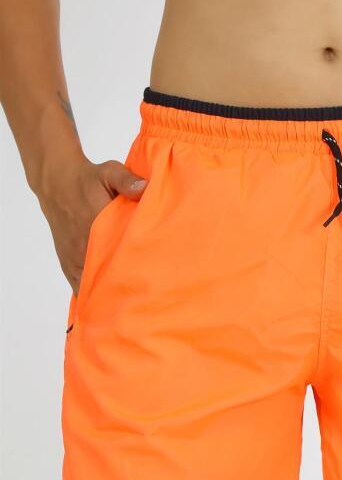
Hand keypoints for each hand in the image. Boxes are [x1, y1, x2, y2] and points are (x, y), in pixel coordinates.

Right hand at [38, 156, 146, 295]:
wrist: (56, 182)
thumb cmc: (87, 178)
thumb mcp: (109, 172)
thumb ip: (127, 180)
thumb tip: (146, 188)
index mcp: (96, 227)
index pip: (117, 258)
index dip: (133, 274)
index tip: (148, 285)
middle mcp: (83, 246)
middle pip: (105, 278)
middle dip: (123, 290)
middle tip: (142, 300)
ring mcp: (74, 257)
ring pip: (90, 285)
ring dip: (106, 295)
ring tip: (125, 307)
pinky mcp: (67, 261)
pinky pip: (78, 283)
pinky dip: (90, 294)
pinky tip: (104, 305)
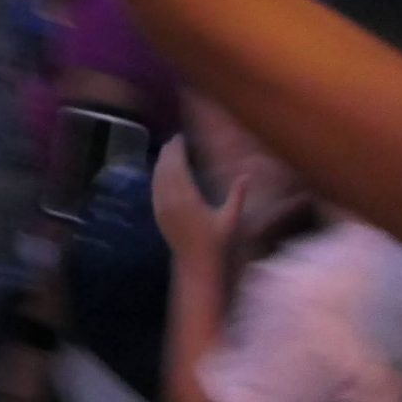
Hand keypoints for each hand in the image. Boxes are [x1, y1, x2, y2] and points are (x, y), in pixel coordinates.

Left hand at [152, 136, 242, 269]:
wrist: (196, 263)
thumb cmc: (217, 242)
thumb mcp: (230, 219)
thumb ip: (237, 196)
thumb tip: (247, 175)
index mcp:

##########

## GOAL OF THE EXERCISE
This task calls for the listing to be restated exactly, with images omitted.

## ANSWER FOR THIS EXERCISE
Hand keypoints for each hand in the image. Boxes are [x1, y1, x2, y2] and points are (x, y), in pixel coordinates.

Right hand at [38, 156, 146, 295]:
wrist: (56, 182)
thumb cmc: (87, 178)
thumb mcp: (109, 172)
thumb ip: (127, 180)
thumb tip: (146, 188)
index mcp: (96, 227)
index pip: (117, 258)
index dip: (133, 274)
index tip: (148, 285)
middle mcp: (83, 246)
middle pip: (105, 278)
middle dip: (123, 290)
middle tip: (142, 300)
ring mcp: (74, 257)
ring pip: (90, 285)
ring dip: (106, 295)
ring tip: (125, 307)
pinky mcp: (67, 261)
pinky pip: (78, 283)
pinky dip: (90, 294)
pinky tip: (104, 305)
Hand keypoints for each hand in the image. Boxes are [x1, y1, x2, y2] and points are (x, y), in pixel coordinates.

Left hand at [152, 136, 242, 269]:
wrist: (196, 263)
thumb cmc: (217, 242)
thumb mcp: (230, 219)
thumb ip: (237, 196)
thumb tip: (247, 175)
index mcp:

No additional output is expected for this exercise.